As the Le Gruyère European Curling Championships (ECC) 2015 in Esbjerg, Denmark reaches its climax, preparations for the ECC 2016 in Braehead, Scotland are ramping up.

Braehead’s ECC 2016, between 18 and 26 November, will be the first of four major international curling championships Scotland will host in the next five years, together with the World Junior Curling Championships 2018 in Aberdeen, the World Wheelchair Curling Championship 2019 in Stirling and the World Men’s Curling Championship 2020 in Glasgow, at the iconic SSE Hydro.

Mark Stewart, the senior events manager for EventScotland, an agency devoted to developing major sporting and cultural events in Scotland, was one of a team of Scottish sporting event organisers who were in Esbjerg this week to learn from Denmark’s experience hosting ECC 2015.
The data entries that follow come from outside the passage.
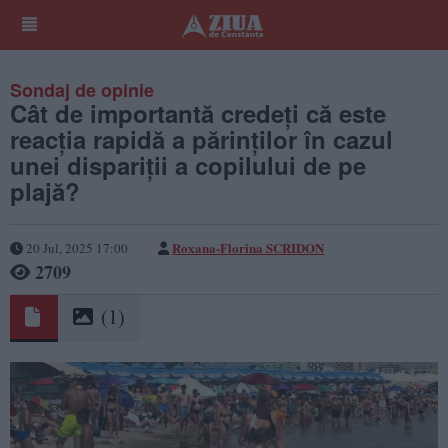
Sondaj de opinie
Cât de importantă credeți că este
reacția rapidă a părinților în cazul
unei dispariții a copilului de pe
plajă?
Roxana-Florina SCRIDON
20 Jul, 2025 17:00
2709
(1)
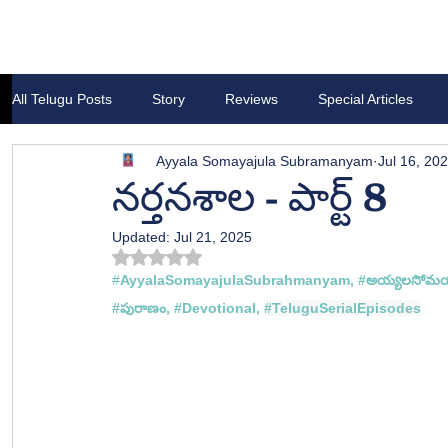
All Telugu Posts
Story
Reviews
Special Articles
Ayyala Somayajula Subramanyam
Jul 16, 20
నర్తనశాల - పార్ట్ 8
Updated:
Jul 21, 2025
Rated NaN out of 5 stars.
#
AyyalaSomayajulaSubrahmanyam, 
#అయ
్యలసోమ
#ప
ురాణం, 
#Devotional
, 
#TeluguSerialEpisodes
“Scotland’s the home of curling,” said Stewart. “We’ve got excellent expertise across the country, event venues, sports governing bodies, college and local authorities and marketing agencies, and with curling having such a strong resonance with Scotland, it was time, we felt, to host some of the major events.”

Holding large-scale international sports events, such as the ECC 2016, comes with huge benefits for the host country.
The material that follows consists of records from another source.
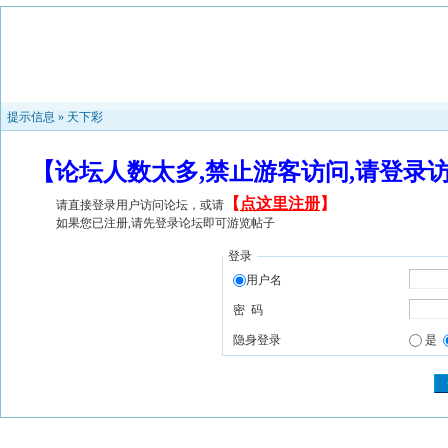
提示信息 »
天下彩
【论坛人数太多,禁止游客访问,请登录
【
点这里注册
】
请直接登录用户访问论坛，或请
如果您已注册,请先登录论坛即可游览帖子
登录
用户名
密 码
隐身登录
是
He said: “One benefit is about promoting Scotland as a place to visit, a destination, so that’s achieved through international TV coverage and media coverage that the events pick up.”

“There’s undoubtedly also an economic benefit that comes out of hosting the event because you have visiting teams in both the men’s and women’s competitions and spectators staying in Scotland throughout the week.”
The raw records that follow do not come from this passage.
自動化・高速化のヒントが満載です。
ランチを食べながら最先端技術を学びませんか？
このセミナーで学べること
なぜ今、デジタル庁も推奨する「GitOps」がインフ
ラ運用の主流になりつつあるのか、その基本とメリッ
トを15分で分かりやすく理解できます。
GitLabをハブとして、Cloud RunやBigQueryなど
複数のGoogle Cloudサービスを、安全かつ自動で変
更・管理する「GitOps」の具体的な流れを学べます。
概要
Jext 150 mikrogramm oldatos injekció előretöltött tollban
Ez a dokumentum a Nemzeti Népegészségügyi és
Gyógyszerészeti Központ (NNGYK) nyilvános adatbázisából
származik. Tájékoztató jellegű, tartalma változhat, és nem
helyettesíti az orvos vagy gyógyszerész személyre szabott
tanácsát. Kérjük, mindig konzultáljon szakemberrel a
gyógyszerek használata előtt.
Developing the sport is also a key reason for bringing more international curling competitions to Scotland, Stewart said. With people attending curling games and watching matches on TV, he said, the ECC 2016 “becomes the platform that helps promote the different initiatives of places like the Royal Caledonian Curling Club to promote curling as a sport.”

Lars Lundov, the CEO at Sport Event Denmark, one of the organisations responsible for bringing the ECC 2015 to Esbjerg, looks at hosting an international curling event slightly differently.

He said: “Of course it affects the economy, but I think it’s important to say that the economic impact is not the most important issue when we’re hosting major sporting events in Denmark.”

“The most important thing is to have an international event to give spectators a greater experience, to give the playing teams a better experience.”

For Danish skip Rasmus Stjerne, who skipped his team to Gold in the ECC 2015 B-Division, winning in front of Danish fans made the tournament all the more memorable.

“It’s major,” Stjerne said. “It’s been a great week seeing those folks being in the stands and cheering us on.”

And, like the Danes here in Esbjerg, Scotland will surely be buoyed by their home support at the next Le Gruyère European Curling Championships in Glasgow [18-26 November 2016] next year!